Anyways, it goes on and on. But as sad as this situation is, this isn't the first country in the world to face it. So I know we can make headway. And not everyone is like what I just talked about. I just talked to taxi driver who has been married for 12 years, never cheats, and has been tested. And same with his wife. Unfortunately, he is the exception to the rule. But if there are enough like him, especially among the youths, there is hope. But until then, I'm here, with a whole lot of international aid and other organizations, trying to turn the tide.

Monday, July 03, 2006

Happy 4th of July!

Well, I'm winding up my 4th of July weekend in Georgetown. We went to the US Ambassador's house on Saturday, swimming in his pool and getting baked in the sun. Basically, it was reunion of my training class, GUY17. It was fantastic to see all of my friends who I have not seen for the past two months. Of course, talk centered around work and how useless we feel a lot of the time. People are working only 15 hours a week at a lot of places, just like me. Lots of us are hitting the same barriers to working effectively. Some people have worse situations than other, of course, but it was good to compare all of our experiences so far.

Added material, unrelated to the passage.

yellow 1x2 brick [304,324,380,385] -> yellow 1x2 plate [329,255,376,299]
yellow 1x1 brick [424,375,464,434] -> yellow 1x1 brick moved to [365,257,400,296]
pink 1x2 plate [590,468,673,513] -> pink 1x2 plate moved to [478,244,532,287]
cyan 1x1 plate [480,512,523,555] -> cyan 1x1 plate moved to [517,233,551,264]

It also made me realize how much I like the Essequibo Coast, where I live. The coast has just one road that drives along the coastline, with all the towns on the main road. With the taxis or mini-buses, the conductors are nice and not too pushy. But wow, the contrast is amazing to Georgetown. In the capital, there are seemingly millions of people. The conductors are pushy, grabby, and often rude. The relative hustle and bustle (I mean, this is nothing compared to a US city) makes me feel like a country bumpkin. But I like it. I like the relative quietness and slow pace of the Essequibo Coast. I like the safety - I feel fine being out late at night, whereas I don't want to be anywhere but inside after dusk in Georgetown. I just really like the coast. That's one of the reasons this weekend has been good for me - it make me realize how lucky I am with my site placement. The freedom we have out there, coupled with the beauty of the coast and the friendliness of the people, has got to make the Essequibo Coast one of the best places in Guyana.

Anyways, it's been a good 4th of July weekend in Guyana. I think we might try to do a BBQ tomorrow for the proper holiday. And maybe we can get some explosive materials and try to make some fireworks? That sounds like a good secondary project.